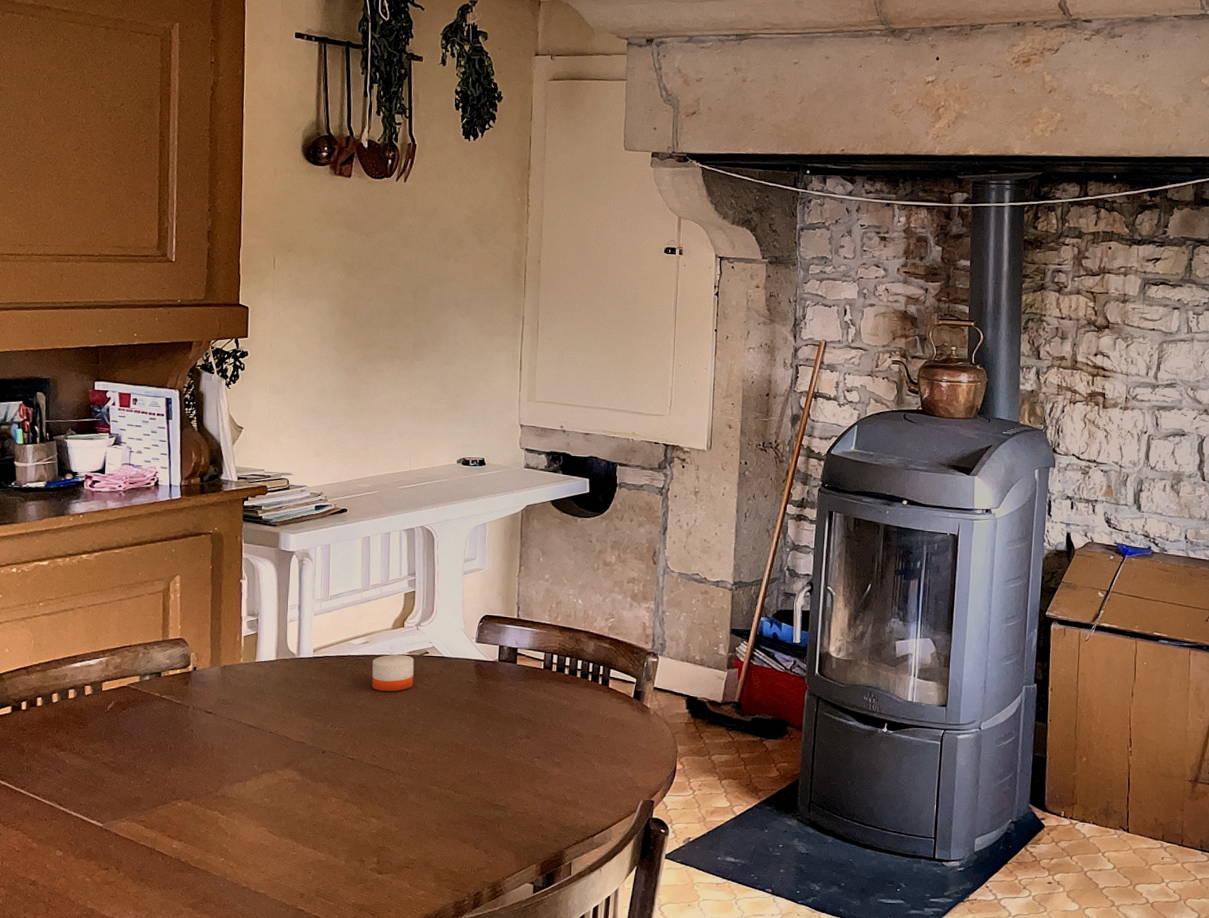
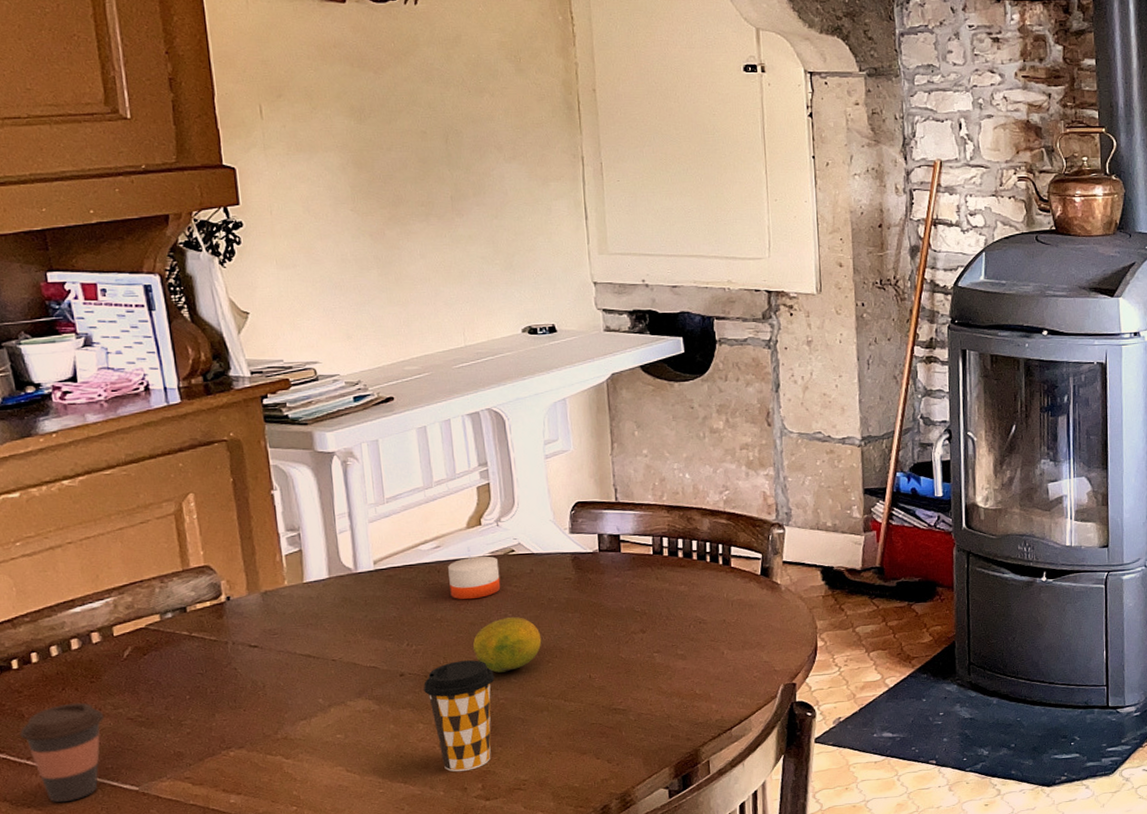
coffee cup: none [19,744,85,830] -> present [20,702,105,803]
coffee cup: none [339,745,399,845] -> present [423,660,495,772]
fruit: none [384,711,442,760] -> present [472,617,542,673]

━━━━━━━━

# Exercise instructions
Each line from the one with "coffee cup: none [339,745,399,845]" through the last line of the material is to be retyped exactly, and no other line is.

# Output below
coffee cup: none [339,745,399,845] -> present [423,660,495,772]
fruit: none [384,711,442,760] -> present [472,617,542,673]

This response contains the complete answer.